Sr. Director:
Se da en nuestro ahora, quizá de modo más llamativo que en otras épocas, una tendencia a exaltar y admirar la vida de personajes famosos que, por una u otra razón, se convierten en modelo para muchas personas, de manera particular para los jóvenes, quienes sienten oscuramente la necesidad de ver reflejado en alguien ese ideal con el que se identifican, que alguien lo encarne y lo plasme para convertir su propia vida en un fiel reflejo. Y al final, cuando ese personaje se desvanece queda todo en un fuego fatuo incapaz de prender realmente sus llamaradas.
Modelo único y digno lo es Jesucristo y es al que primeramente debemos admiración. Fue, es, hombre como nosotros que pasa por la tierra haciendo el bien. Pero no basta con una admiración externa, muchos le admiraron también durante su vida mortal y, sin embargo, esa admiración fue algo meramente externo, insuficiente y, por tanto, imperfecto que cuajó en indiferencia, e incluso fueron fácilmente incitados a pedir su crucifixión.
La verdadera admiración proviene, debe provenir, del interior de la persona, de lo más profundo de nuestro ser: del alma. Y el alma, por su propia naturaleza, tiende a Dios si no hay nada que la extorsione.
Es por eso, por lo que el culto a Dios no tiene que quedar en algo externo, en un mero cumplimiento, como si fuera una simple obligación. Si el reconocimiento interno es deficiente, la expresión externa es ficticia, una falsedad.

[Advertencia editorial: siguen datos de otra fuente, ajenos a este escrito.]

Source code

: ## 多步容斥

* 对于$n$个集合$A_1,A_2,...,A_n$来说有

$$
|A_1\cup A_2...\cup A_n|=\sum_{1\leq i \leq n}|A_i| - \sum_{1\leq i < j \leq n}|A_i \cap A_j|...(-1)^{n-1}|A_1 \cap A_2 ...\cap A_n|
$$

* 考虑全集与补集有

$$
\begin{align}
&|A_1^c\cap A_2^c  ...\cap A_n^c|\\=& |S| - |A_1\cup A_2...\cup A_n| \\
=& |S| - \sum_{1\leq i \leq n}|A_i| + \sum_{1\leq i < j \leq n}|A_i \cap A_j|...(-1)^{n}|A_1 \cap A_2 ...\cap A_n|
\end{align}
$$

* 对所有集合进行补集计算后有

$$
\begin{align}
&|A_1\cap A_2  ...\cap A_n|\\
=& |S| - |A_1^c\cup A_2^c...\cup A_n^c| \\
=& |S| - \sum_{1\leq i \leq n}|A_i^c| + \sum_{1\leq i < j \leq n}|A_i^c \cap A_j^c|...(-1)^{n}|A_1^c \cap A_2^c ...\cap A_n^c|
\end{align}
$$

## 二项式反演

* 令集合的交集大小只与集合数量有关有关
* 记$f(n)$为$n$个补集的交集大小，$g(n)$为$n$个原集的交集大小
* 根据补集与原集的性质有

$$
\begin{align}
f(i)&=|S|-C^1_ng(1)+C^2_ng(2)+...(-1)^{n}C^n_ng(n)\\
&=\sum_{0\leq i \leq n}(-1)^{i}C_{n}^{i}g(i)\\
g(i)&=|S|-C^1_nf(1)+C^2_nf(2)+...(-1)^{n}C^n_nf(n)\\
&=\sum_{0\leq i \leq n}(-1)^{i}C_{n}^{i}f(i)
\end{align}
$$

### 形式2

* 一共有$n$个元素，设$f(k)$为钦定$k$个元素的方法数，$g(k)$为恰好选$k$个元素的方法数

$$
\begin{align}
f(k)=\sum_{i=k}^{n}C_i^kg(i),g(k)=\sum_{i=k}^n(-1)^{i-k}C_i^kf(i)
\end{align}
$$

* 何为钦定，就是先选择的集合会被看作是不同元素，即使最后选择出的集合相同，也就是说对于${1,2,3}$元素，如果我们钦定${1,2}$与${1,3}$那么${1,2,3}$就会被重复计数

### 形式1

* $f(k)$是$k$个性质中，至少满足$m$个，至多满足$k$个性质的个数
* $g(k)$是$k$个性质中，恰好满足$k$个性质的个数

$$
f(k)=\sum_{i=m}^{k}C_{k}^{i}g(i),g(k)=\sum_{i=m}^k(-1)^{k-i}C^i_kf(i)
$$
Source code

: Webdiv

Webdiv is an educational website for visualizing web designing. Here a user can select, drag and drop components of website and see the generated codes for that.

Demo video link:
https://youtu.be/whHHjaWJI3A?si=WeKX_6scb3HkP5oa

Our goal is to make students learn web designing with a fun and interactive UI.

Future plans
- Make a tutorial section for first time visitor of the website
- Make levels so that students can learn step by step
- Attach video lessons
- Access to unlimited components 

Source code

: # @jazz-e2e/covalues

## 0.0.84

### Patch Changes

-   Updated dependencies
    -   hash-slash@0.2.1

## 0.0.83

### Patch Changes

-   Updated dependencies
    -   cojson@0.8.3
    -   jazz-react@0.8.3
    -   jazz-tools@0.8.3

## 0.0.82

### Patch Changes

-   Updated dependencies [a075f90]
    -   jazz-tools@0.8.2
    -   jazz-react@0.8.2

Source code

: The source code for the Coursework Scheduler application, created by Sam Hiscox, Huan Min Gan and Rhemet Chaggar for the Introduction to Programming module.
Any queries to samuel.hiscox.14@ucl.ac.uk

De ahí que toda admiración requiere compromiso, voluntariedad, una admiración comprometida por convicción, no por fantasía.
Eso es lo que significa la verdadera admiración y devoción a Jesucristo: un culto que comprenda las veinticuatro horas del día, aunque en algunos momentos de ese día exista una expresión más manifiesta que colme el ansia del alma, de una proximidad más íntima como la Oración o la Comunión.